A new generation of qualifications has recently emerged in the global IT sector, which operate very differently from our traditional GCSE’s and A Levels.  For example, Microsoft Learning is now a global leader in IT qualifications and they offer a wide range of Microsoft Certifications which provide individuals with technical expertise and prove their ability to design and build innovative solutions across multiple technologies.  Due to the rapid rate of change in this sector, new Microsoft qualifications are continuously being introduced and existing qualifications revised.  Some certifications are retired when Microsoft ends its support for the related technology and others must be updated every three years by taking a refresh exam.  This generates additional income for the company, enables students to keep up to date on the latest developments in the field and ensures that potential employers have confidence that someone who holds a Microsoft Certification is current and engaged with Microsoft technologies.  In short the value and the relevance of the qualification are maintained over time.

The branding of these new qualifications is also significant because the quality and reputation of the qualification is now inextricably linked with the quality and reputation of the parent company.  Therefore any criticism of the Microsoft Certification will have a negative impact on the corporate image of Microsoft itself, which places pressure on the company to continuously maintain and improve the quality of its qualifications by investing in research and development and experimenting with new and better ways of delivery.  Further pressure comes from existing and any future competitors from around the world which may introduce a superior alternative at any time.  Again, all of these pressures help to maintain the value and the relevance of the qualification.

Because the government uses examination results as a key measure of a schools performance, schools respond by teaching to the test and by choosing the exam board which has the highest pass rate, i.e the easiest exams.  You therefore end up with a race to the bottom with each private exam company competing to provide the easiest exams. Children continue to get better exam results, schools continue to climb the league table and the government can boast of helping to improve standards across the board.  And when people begin to highlight the blatantly obvious, that despite increasing grades, children appear to be less educated than half a century ago, the private companies which provide the curriculum and the exams can simply hide behind the cover of the government and its generic GCSE qualification, which now attract most of the criticism.  As a result the branding of the company remains intact, while the value of the GCSE continues to decline, until it becomes worthless.

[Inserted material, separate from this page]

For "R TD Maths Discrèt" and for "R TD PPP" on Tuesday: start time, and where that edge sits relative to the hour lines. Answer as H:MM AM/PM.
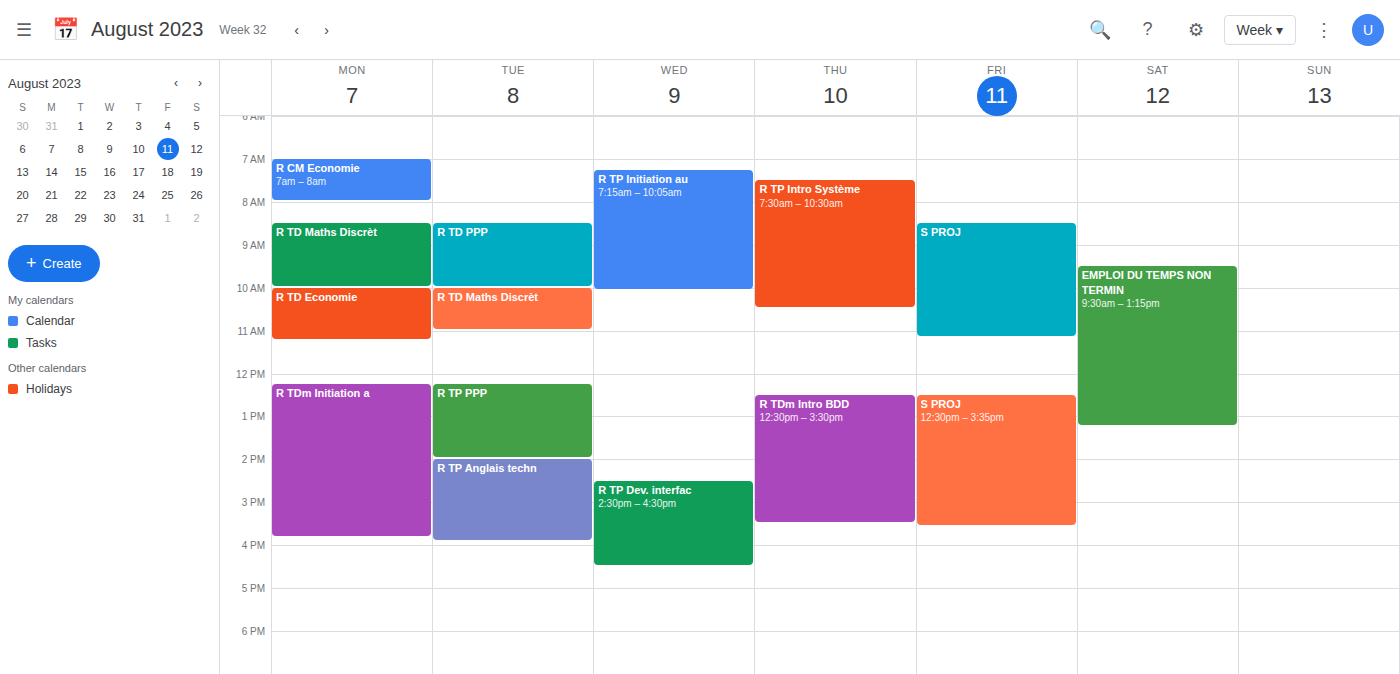
"R TD Maths Discrèt": 10:00 AM, exactly on the 10 AM line. "R TD PPP": 8:30 AM, halfway between the 8 AM and 9 AM lines.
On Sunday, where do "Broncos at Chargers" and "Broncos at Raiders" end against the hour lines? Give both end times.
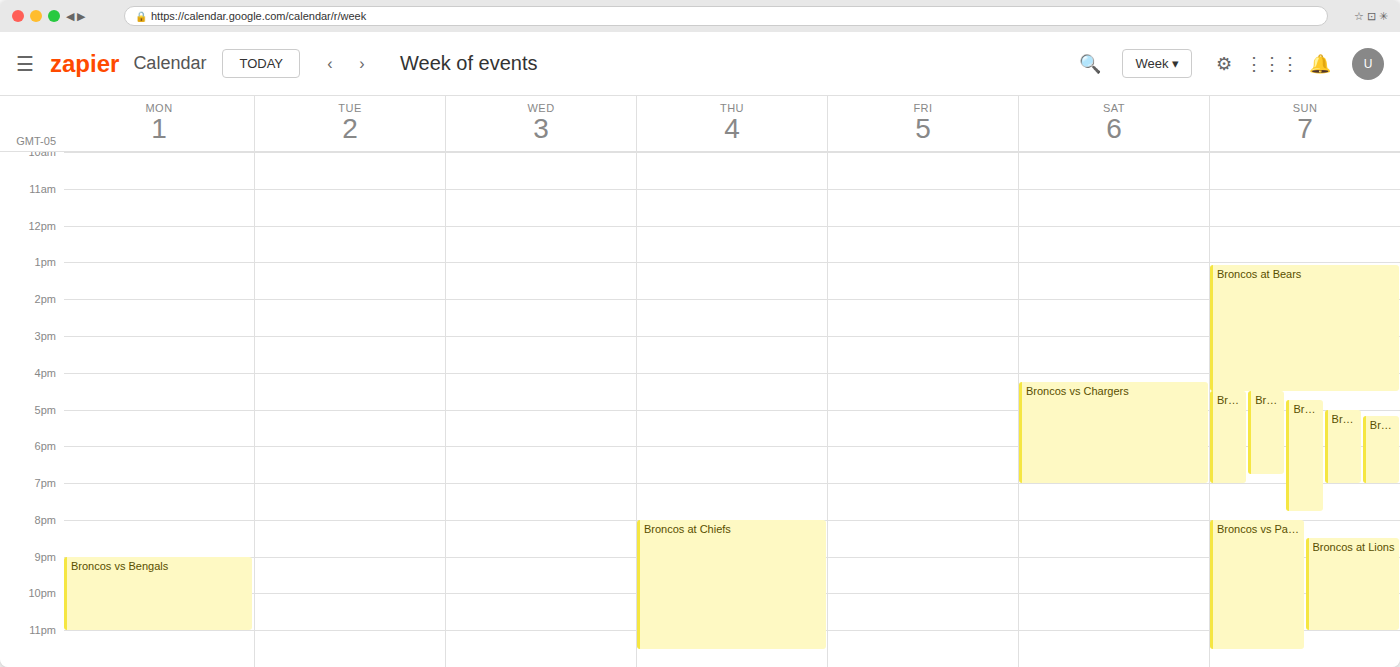
"Broncos at Chargers": 6:45 PM, neither: three quarters of the way from the 6 PM line to the 7 PM line. "Broncos at Raiders": 7:45 PM, neither: three quarters of the way from the 7 PM line to the 8 PM line.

Thankfully, a new generation of specialist qualifications may soon begin to appear in more traditional subjects across the curriculum, as a variety of world class companies and organisations begin to offer their own branded certificates, in the subject areas in which they specialise.   For example, Pfizer could provide qualifications in the sciences, Khan Academy on maths, Pearson on English, Adobe on web design, Virgin on entrepreneurship, Google on utilising the internet, National Geographic on geography, the British Museum on history, the Economist on economics, Fitness First on sport, Jamie Oliver on home economics, Office Angels on how to get a job, Marks and Spencer on customer service and Greenpeace on the environment.  The list is endless.

This unbundling of the school into different subject areas helps to redefine the school as a mechanism that provides students with an assortment of services instead of delivering an indivisible package of education.  We can then start to disentangle the components of that package and customise them to fit specific student needs and abilities.  Choice, variety and specialisation will therefore begin to increase within each school, and each school will now be in a position to offer their students a variety of different courses and qualifications.  With the use of online technology this increasing variety and customisation of children’s education is now much more affordable and this will also encourage a new blended style of learning that combines the classroom with an online experience.

This unbundling of the school will certainly appeal to those parents who live in areas where there is a lack of alternative schools to choose from or who may not want to disrupt their children’s education by transferring them to a different school.  Instead, if they are not satisfied with their child’s progress in a particular subject then they will now have the opportunity to choose between a variety of different educational programmes and qualifications within the same school.  Therefore the goal for customised, unbundled school reform is not to develop a new model of what a good school should look like but to create a flexible system that enables schools and a variety of specialist content providers to meet a variety of needs in increasingly effective and targeted ways.

The end result is that children would not simply graduate after 11 years of schooling with a single certificate which lists the subjects studied and the corresponding A-F grade.  Instead they would graduate with a portfolio of branded qualifications which have real meaning in the outside world and which provide useful information concerning the knowledge and skills acquired by each student.   However, unlike traditional qualifications these branded qualifications will not hold their value for ever but will expire after a certain period of time unless a refresh exam is taken.  This is the only way to guarantee that the qualification holds its value and remains relevant over time, thereby protecting the brand image of both the qualification and the parent company.